Bisogna stare con chi difende (fra errori, torti, sbagli) i valori non già dell’Occidente colonialista, imperialista, borghese, bensì dell’Occidente liberale, tollerante, inclusivo. Non c’è inclusività in chi crede che il problema di genere abbia natura etica, e non sociale; non c’è equità in chi pensa che gli islamisti combattano una battaglia di libertà, mentre sono solo vili macellai. I torti di Israele – tornando all’argomento principale – sono discussi democraticamente anche in seno al corpo politico israeliano; che poi il becero sionismo abbia a tratti la meglio non significa nulla (in Italia abbiamo Meloni, in America pare che avremo Trump…), se non che il popolo bue decide con la pancia, sia in Israele che in Europa e ovunque c’è democrazia (non certo in Cina, per capirsi…).
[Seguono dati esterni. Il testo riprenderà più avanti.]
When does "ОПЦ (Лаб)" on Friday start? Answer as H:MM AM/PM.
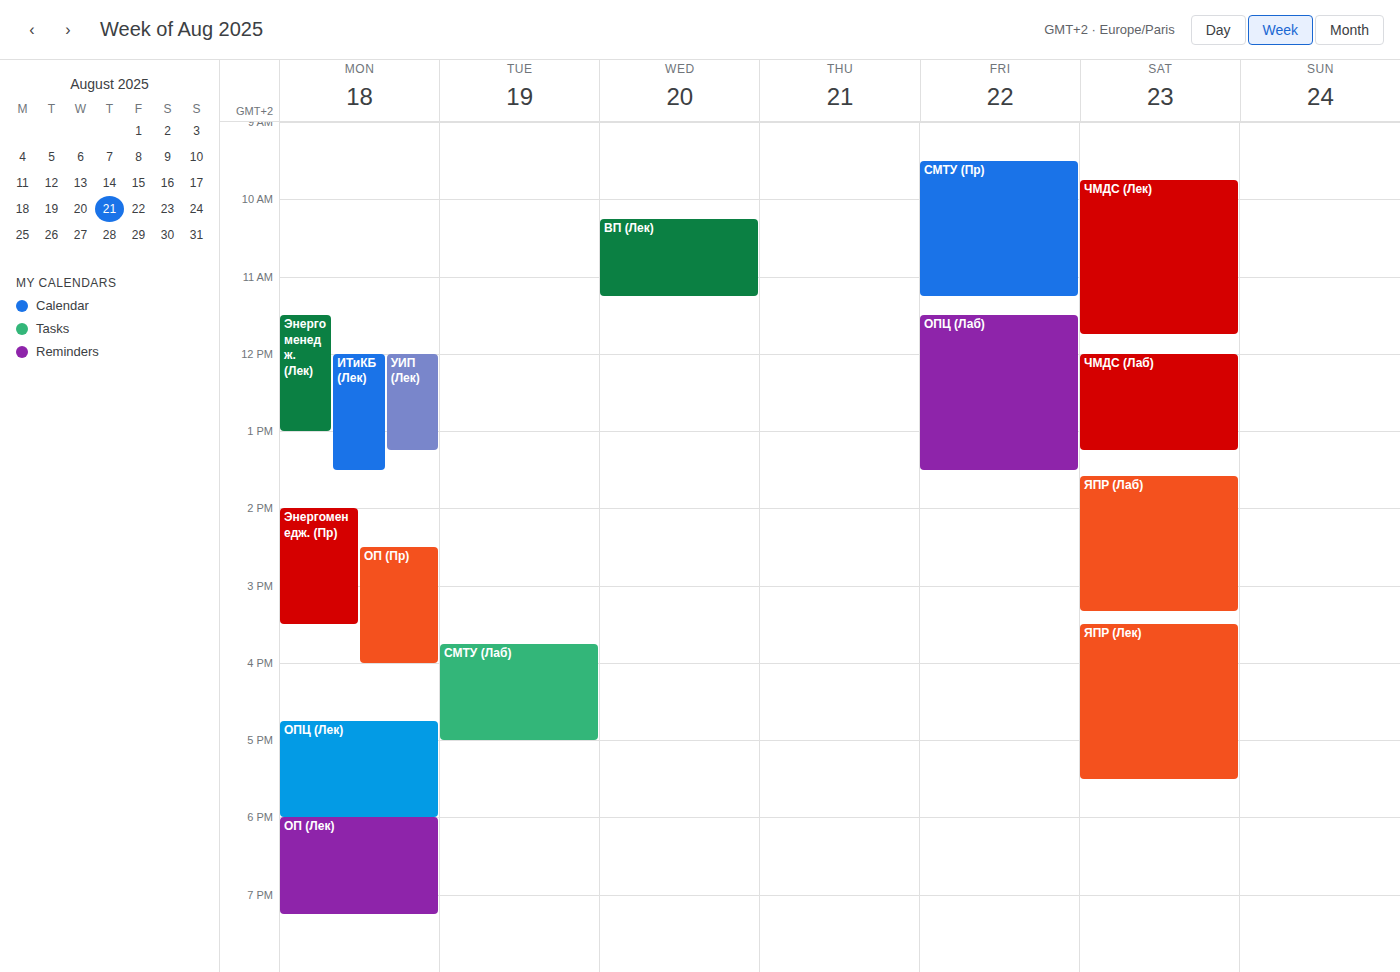
11:30 AM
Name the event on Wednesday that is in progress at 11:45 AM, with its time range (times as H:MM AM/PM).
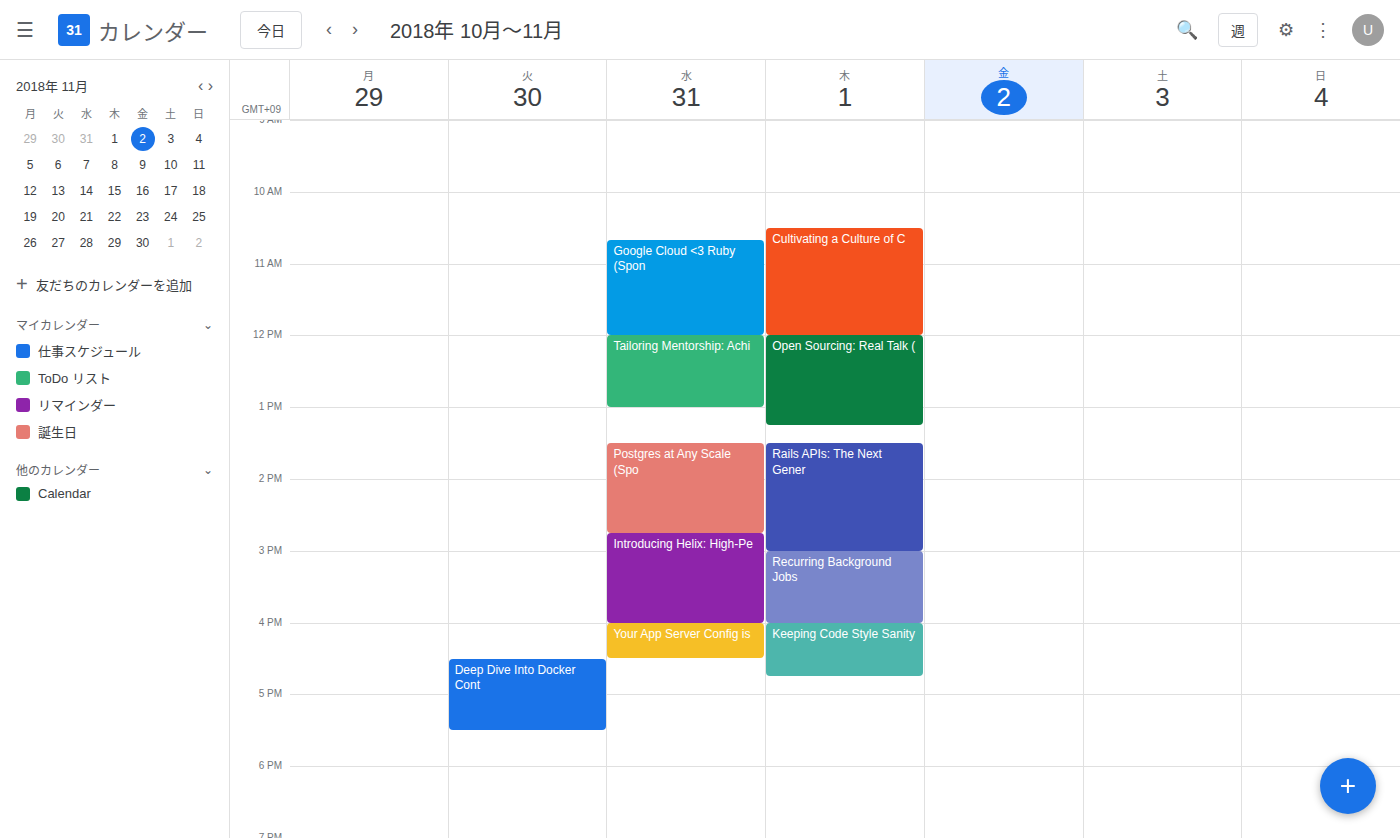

A Gaza non si vota, non si dissente, non si discute; neppure in Russia, a meno che non siate stanchi di vivere…

Allora, nel precipitare di tutto il mondo, comunque vada, in posizioni più difficili, più drammatiche, più pericolose, bisogna schierarsi, e mi infastidisce chi sta un po’ qui e un po’ là, di fatto avallando tutto il male del mondo. Il male del mondo non lo si può sconfiggere con un’opinione, e questa è la mia dolorosa constatazione; ma il male del mondo non mi avrà ostaggio del pensiero mediano, perbenista, mai schierato perché non si sa mai, mai chiaro perché nelle fumoserie ci si può nascondere, sempre mainstreaming perché conviene, lo vediamo che conviene, si stanno costruendo fortune personali sul pensiero mainstream… No: io, mentre precipito assieme a voi, mi schiero. Contro Hamas e a favore di Israele.

Questo non mi impedirà di gridare allo scandalo per i torti di Israele; non rinuncerò a indicare il male di Israele, la sua violenza, la sua politica ingiusta. Ma questo mio denunciare è democrazia e libertà. Israele me lo garantisce. Anche l’Italia della Meloni me lo garantisce, e l’America di Trump… Non me lo garantisce il mondo arabo-islamico (qui potrei fare una digressione su Regeni e Zaki, ma mi avete capito), non me lo garantisce Putin e ugualmente Xi. Quindi: viva la libertà, la democrazia, la possibilità di pensare, ragionare, criticare e semmai sbagliare, comunque: fare politica. Viva questa libertà. Che è praticabile in Israele, ma mai a Gaza.